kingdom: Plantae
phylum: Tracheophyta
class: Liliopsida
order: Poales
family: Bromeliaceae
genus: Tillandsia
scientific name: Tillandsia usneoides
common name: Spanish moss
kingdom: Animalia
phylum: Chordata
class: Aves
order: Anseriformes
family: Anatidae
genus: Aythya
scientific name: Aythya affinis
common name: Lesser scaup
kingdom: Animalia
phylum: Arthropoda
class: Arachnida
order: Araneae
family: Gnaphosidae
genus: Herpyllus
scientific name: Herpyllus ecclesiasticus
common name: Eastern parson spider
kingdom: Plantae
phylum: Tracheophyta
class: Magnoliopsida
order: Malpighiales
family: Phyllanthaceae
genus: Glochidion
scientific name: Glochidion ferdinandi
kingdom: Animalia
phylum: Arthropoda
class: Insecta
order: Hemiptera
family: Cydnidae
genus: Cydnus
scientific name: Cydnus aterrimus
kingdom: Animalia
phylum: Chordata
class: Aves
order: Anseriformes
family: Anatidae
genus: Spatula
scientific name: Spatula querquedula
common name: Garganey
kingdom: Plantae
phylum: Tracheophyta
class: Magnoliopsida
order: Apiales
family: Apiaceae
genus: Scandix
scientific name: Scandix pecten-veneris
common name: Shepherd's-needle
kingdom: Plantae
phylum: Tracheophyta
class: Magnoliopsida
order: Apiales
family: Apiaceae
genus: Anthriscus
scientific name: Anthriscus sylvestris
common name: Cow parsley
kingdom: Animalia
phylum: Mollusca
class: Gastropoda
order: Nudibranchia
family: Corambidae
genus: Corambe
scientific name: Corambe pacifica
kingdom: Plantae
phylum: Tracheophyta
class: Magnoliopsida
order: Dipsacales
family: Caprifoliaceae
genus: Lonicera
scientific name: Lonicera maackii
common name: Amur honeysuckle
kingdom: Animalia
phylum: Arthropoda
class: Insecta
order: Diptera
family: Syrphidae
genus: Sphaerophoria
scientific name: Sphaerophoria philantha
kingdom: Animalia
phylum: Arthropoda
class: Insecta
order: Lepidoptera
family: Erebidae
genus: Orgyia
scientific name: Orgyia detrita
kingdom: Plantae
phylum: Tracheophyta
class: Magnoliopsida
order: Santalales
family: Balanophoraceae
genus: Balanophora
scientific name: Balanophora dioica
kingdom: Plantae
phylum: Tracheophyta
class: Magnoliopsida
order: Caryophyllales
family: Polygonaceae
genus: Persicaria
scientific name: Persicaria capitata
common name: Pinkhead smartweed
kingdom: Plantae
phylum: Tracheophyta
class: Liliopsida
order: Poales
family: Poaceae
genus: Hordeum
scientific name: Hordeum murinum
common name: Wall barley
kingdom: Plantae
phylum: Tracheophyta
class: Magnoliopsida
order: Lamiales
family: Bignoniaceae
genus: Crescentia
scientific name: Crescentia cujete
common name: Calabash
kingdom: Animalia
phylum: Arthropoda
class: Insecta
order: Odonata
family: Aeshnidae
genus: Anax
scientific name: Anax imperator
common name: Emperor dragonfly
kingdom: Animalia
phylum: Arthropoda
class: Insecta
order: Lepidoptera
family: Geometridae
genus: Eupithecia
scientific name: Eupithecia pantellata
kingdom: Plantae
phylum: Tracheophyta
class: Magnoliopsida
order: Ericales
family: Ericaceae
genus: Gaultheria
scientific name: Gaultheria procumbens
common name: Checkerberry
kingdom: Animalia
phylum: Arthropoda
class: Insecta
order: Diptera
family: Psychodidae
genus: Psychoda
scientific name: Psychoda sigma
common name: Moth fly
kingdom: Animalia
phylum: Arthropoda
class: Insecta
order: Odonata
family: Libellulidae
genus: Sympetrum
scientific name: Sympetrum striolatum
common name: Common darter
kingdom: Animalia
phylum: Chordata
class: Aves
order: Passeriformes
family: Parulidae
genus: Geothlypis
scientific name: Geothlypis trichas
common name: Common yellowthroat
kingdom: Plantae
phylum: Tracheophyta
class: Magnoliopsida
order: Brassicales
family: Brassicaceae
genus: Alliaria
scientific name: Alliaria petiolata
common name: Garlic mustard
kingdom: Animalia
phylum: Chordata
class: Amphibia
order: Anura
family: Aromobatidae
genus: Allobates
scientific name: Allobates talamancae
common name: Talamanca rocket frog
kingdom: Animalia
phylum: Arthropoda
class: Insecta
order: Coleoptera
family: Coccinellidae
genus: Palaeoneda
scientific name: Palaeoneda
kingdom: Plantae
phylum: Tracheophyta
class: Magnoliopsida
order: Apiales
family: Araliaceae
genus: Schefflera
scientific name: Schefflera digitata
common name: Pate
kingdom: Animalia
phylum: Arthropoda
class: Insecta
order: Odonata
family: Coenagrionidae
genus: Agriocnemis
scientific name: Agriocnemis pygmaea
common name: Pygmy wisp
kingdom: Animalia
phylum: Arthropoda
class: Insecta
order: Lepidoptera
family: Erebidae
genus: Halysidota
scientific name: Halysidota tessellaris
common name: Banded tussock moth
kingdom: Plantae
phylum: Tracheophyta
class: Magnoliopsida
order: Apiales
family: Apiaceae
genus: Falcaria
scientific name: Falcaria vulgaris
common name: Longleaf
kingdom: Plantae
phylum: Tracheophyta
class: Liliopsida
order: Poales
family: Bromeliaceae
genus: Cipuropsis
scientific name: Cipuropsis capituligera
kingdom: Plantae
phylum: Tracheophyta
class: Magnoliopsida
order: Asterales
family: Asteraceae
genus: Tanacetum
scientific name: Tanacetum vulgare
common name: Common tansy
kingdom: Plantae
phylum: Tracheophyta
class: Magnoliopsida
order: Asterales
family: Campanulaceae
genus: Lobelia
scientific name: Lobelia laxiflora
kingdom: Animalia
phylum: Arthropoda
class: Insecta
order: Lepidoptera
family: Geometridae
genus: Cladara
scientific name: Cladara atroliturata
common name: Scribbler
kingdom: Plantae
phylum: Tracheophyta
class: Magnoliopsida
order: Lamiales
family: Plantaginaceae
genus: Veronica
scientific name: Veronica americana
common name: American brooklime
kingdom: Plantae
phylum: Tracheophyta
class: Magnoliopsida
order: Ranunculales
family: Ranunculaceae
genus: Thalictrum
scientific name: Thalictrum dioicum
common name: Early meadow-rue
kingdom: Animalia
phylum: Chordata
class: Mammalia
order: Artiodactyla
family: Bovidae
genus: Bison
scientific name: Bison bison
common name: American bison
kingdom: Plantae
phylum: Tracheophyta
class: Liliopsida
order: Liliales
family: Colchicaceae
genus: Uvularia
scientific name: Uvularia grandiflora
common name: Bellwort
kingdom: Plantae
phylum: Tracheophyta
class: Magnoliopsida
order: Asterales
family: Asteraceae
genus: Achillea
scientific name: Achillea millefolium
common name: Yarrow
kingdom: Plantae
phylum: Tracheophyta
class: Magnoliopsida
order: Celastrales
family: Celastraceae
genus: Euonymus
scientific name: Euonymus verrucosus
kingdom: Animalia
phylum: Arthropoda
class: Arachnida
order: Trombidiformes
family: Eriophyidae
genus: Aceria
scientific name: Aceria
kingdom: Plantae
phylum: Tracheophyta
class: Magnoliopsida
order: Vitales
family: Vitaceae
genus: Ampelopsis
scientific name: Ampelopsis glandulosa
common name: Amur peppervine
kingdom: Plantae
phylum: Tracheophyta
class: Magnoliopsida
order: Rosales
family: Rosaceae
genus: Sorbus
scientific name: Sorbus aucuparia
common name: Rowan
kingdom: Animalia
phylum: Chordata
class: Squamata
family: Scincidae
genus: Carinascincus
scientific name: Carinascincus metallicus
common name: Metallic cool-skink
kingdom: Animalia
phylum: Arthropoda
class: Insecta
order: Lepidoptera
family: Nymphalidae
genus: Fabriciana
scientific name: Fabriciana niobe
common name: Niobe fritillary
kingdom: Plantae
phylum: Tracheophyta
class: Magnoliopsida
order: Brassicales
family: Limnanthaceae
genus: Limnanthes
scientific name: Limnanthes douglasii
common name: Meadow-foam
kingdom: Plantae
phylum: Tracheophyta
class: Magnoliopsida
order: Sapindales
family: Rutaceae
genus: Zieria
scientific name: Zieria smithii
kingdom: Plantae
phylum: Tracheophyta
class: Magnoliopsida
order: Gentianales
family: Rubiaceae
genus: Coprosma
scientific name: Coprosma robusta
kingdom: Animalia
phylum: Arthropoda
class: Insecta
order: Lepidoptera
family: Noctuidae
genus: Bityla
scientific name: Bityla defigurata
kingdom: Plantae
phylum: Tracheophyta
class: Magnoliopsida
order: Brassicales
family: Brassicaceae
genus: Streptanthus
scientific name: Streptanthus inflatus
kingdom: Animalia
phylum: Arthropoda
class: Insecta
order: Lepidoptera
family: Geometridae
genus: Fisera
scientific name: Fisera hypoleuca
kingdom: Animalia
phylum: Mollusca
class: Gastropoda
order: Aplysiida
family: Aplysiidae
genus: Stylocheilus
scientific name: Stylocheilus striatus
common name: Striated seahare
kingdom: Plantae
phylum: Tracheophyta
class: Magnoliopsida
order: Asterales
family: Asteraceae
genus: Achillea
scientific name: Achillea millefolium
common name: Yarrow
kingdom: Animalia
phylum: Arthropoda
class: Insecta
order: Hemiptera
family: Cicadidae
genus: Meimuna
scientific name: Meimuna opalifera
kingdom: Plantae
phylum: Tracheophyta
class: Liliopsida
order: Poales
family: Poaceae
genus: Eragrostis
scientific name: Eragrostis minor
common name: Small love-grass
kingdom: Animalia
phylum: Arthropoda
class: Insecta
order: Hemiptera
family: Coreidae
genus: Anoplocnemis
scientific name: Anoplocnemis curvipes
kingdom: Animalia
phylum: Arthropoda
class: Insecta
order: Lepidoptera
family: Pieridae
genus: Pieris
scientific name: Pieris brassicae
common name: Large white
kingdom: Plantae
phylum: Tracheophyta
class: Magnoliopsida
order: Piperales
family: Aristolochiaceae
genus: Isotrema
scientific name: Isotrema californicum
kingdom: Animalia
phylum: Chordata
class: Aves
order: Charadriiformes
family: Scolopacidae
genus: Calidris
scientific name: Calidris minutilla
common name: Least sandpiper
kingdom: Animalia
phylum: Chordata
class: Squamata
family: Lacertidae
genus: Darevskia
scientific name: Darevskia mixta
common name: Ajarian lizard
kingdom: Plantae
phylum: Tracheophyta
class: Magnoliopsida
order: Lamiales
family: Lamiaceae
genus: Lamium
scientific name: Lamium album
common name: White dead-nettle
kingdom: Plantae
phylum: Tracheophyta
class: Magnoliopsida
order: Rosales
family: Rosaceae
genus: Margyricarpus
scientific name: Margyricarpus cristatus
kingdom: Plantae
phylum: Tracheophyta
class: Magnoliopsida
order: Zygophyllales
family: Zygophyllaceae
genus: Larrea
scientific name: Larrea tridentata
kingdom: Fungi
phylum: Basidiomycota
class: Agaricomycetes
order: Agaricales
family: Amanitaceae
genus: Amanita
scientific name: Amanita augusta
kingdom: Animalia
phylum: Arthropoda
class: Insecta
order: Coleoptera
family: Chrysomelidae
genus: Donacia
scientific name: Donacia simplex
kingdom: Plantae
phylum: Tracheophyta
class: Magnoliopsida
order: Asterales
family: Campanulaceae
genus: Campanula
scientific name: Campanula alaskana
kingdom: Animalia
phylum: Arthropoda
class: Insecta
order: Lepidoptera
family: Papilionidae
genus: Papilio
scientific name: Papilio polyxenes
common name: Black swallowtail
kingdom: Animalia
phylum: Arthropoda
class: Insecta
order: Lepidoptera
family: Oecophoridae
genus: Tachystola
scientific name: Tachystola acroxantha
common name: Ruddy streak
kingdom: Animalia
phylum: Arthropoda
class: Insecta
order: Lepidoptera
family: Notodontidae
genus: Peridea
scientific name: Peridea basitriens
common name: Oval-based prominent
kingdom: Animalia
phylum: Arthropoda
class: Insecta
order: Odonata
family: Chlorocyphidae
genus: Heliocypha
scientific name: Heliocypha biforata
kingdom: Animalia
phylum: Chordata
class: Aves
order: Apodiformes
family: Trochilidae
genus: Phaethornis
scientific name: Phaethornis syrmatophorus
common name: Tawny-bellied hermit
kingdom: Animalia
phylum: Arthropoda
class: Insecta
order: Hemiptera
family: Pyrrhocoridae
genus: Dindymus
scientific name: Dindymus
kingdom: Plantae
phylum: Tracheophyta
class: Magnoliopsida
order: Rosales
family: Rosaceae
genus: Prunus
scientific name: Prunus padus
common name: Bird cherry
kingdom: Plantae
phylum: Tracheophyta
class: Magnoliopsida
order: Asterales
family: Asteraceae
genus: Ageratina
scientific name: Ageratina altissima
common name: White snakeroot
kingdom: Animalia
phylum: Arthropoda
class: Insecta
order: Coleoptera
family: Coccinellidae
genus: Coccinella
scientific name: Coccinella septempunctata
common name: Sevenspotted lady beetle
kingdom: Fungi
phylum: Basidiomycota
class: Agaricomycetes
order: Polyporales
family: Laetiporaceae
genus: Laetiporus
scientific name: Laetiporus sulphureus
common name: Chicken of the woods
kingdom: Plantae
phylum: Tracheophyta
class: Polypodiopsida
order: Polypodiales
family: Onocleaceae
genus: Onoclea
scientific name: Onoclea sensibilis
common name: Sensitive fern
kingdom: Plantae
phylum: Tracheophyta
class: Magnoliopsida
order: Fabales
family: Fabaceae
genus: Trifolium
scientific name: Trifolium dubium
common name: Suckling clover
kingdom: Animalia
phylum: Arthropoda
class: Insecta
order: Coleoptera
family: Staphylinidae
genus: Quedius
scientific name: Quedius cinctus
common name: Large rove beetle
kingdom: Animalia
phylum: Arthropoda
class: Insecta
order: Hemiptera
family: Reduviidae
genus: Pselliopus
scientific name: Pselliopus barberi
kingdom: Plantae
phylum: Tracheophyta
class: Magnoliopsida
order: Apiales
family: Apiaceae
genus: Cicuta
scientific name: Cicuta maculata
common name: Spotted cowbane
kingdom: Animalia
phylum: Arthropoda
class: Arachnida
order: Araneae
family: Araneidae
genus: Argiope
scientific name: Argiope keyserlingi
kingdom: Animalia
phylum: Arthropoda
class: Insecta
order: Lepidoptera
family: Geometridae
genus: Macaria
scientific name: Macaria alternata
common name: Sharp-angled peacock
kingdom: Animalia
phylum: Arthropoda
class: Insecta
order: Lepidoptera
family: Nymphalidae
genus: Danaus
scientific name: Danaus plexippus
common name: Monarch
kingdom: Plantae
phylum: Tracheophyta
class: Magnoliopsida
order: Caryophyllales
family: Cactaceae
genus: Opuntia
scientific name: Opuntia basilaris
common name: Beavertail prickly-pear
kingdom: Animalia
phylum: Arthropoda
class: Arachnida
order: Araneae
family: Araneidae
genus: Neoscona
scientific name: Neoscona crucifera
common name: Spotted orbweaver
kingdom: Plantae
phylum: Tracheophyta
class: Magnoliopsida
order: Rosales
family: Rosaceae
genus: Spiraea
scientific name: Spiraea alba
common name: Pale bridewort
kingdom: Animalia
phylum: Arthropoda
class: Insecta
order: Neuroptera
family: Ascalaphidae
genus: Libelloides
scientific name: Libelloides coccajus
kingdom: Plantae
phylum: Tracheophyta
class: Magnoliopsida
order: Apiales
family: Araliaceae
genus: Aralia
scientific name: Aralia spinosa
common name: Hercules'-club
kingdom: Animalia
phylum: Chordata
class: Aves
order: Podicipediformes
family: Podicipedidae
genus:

####

The request » Copy the lines of data from the start through the line holding "genus: Herpyllus", inclusive, replacing "phylum" with "division" and leaving everything else unchanged.

Exercise result »
kingdom: Plantae
division: Tracheophyta
class: Liliopsida
order: Poales
family: Bromeliaceae
genus: Tillandsia
scientific name: Tillandsia usneoides
common name: Spanish moss
kingdom: Animalia
division: Chordata
class: Aves
order: Anseriformes
family: Anatidae
genus: Aythya
scientific name: Aythya affinis
common name: Lesser scaup
kingdom: Animalia
division: Arthropoda
class: Arachnida
order: Araneae
family: Gnaphosidae
genus: Herpyllus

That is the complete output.